**TASKS TO PERFORM**
a: Return the section of the Thailand travel passage from "The brick walls" to "my exercise anyways.", copied word for word.
b: In the Thailand travel passage, how much does the narrator pay after the fire in the mouth cools down?
c: Extend the Thailand travel passage, starting after its final sentence.

=== PASSAGE FOR REVIEW ===

I paid my 25 baht after the fire in my mouth cooled down and wandered the market once again. I wondered where Anna and Brian were, and if the Swiss - Moroccans had made their boat or not as I walked past the various stalls and vendors. It didn't especially matter. They were in Thailand, and so would be having an agreeable time. Thoughts of becoming an ex-pat again filled my head. The Sangsom I purchased at a 7-11 on the walk back to the hotel fueled these thoughts, thoughts of leaving the ordinary for the extraordinary, of the mundane for the transmundane, of cold rain for warm rain, of distant personalities for welcoming ones. Although I had left Ko Libong, the country still had a grip on me that was palpable; I could feel the pressure on my body. I was no longer experiencing traveller euphoria; I was thinking seriously. I was thinking thoughts that everyone who spends time in Thailand, or anywhere beyond the norm, thinks at some point, at some time. I was drawn.

The brick walls of the hotel room looked much like the walls at any fancy hotel in the States; I could have been in New York or Los Angeles or Seattle. I wasn't sure what time it was, but padded over in my underwear to the bottle of Sangsom on the dresser and poured myself a stout glass of Thai whiskey. Although I could have been anywhere, having a drink upon waking means I had to be on vacation, with nothing of importance to do. The liquor burned and churned my stomach, but I liked my exercise anyways.

=== RECORDED DATA ===

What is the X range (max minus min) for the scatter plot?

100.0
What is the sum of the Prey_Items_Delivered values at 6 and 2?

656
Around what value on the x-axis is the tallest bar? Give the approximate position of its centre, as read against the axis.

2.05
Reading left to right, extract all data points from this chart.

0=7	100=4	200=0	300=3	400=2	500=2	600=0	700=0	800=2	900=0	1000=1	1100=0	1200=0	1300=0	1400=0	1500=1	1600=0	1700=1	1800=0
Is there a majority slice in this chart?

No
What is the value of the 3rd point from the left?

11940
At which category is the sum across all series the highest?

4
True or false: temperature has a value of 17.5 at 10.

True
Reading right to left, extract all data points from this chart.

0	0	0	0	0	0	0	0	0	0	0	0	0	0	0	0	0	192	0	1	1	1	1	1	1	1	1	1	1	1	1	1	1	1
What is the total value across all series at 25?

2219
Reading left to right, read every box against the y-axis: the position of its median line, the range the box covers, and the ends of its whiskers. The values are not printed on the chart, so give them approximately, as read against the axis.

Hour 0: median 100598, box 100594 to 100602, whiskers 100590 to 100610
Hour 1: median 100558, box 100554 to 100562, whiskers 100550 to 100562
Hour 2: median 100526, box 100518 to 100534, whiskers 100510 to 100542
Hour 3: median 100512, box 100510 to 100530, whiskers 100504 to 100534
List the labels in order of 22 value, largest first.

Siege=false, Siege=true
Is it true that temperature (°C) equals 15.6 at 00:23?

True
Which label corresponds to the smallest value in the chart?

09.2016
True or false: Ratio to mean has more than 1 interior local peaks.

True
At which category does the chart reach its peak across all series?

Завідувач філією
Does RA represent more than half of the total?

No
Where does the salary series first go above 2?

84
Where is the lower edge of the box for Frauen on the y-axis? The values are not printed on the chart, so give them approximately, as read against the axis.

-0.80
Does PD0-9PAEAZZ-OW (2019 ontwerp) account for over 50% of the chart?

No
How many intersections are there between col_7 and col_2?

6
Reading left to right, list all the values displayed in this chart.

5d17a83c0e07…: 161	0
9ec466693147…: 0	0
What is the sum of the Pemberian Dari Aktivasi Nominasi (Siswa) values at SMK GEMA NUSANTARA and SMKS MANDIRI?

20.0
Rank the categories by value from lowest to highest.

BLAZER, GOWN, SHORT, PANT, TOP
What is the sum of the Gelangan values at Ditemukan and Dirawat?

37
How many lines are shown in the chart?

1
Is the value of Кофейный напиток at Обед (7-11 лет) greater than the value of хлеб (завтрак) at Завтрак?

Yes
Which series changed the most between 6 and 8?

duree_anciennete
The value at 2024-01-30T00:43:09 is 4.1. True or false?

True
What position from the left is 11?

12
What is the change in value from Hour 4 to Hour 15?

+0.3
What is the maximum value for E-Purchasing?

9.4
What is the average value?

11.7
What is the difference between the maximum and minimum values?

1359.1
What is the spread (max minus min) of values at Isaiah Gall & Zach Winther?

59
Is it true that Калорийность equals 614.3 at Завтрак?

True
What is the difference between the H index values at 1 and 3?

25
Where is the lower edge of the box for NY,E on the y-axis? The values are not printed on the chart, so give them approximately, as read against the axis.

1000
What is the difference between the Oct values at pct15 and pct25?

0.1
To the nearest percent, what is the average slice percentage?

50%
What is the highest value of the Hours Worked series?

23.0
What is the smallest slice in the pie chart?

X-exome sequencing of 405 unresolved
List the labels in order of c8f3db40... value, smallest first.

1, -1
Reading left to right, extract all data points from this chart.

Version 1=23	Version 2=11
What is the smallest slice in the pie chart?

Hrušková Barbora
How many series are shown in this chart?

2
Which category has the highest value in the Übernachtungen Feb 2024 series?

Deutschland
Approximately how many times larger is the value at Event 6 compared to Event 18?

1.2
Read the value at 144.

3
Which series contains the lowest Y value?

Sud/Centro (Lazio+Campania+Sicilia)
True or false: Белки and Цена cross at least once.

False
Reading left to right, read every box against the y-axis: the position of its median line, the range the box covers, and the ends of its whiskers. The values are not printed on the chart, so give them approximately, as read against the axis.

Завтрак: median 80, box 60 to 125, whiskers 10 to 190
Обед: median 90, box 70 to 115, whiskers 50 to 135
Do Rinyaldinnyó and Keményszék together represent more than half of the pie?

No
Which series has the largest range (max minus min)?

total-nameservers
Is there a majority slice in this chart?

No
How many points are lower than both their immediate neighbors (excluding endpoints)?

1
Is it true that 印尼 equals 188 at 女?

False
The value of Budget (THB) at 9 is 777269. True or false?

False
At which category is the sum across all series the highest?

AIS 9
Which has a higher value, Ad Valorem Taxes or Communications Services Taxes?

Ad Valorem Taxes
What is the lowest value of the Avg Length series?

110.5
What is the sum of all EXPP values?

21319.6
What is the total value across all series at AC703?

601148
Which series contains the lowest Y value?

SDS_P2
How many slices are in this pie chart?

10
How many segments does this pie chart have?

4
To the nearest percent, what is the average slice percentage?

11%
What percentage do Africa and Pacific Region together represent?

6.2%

===

**RESULTS**
a:
The brick walls of the hotel room looked much like the walls at any fancy hotel in the States; I could have been in New York or Los Angeles or Seattle. I wasn't sure what time it was, but padded over in my underwear to the bottle of Sangsom on the dresser and poured myself a stout glass of Thai whiskey. Although I could have been anywhere, having a drink upon waking means I had to be on vacation, with nothing of importance to do. The liquor burned and churned my stomach, but I liked my exercise anyways.

b: 25 baht.

c:
The morning was warm when I set out on the streets of Nakhon Si for a stroll about the provincial capital. I didn't have much of plan in mind, but there was a wat on the south end of town that I wanted see, as well as postcards and trinkets to buy for those at home. Maybe find an internet cafe to let Mike know when I was returning to Bangkok. I wandered down the main road, looking for stores that might have postcards, but found none. I looked for an internet cafe with equal success. I found the ubiquitous yellow polo shirts that Thai's wear on Mondays in honor of the King, scooter parts, and stacks of lottery tickets, but none of the normal bric-a-brac that make for nice presents for those at home. What I did find was a nice park with some benches in the shade where motorcyle jockeys were sitting waiting for a fare, gossiping and smoking. I took a seat near them, assuring them in sign language that I was just fine and didn't need a lift, and rested for a while. It dawned on me that I had not seen any other farang in town. Perhaps buying postcards would be more difficult than expected.

After a half of an hour I continued my stroll and found a sack of lovely pineapple for breakfast, purchased from a old woman in a side alley where I had wandered off from the main drag. Being able to buy fresh fruit on the street seemed to me to be a mark of an advanced civilization to me. About the only street vendors in Lakewood are prostitutes and drug dealers, neither of which seem to suggest a civilization of much quality or advancement. My shirt had was beginning to soak through once more and it was time for yet another rest, just twenty minutes after leaving my bench in the park. An internet cafe appeared just in time, and I took a seat next to a young monk playing a blood spraying, first-person shooter video game. The contrast brought a smile to my face.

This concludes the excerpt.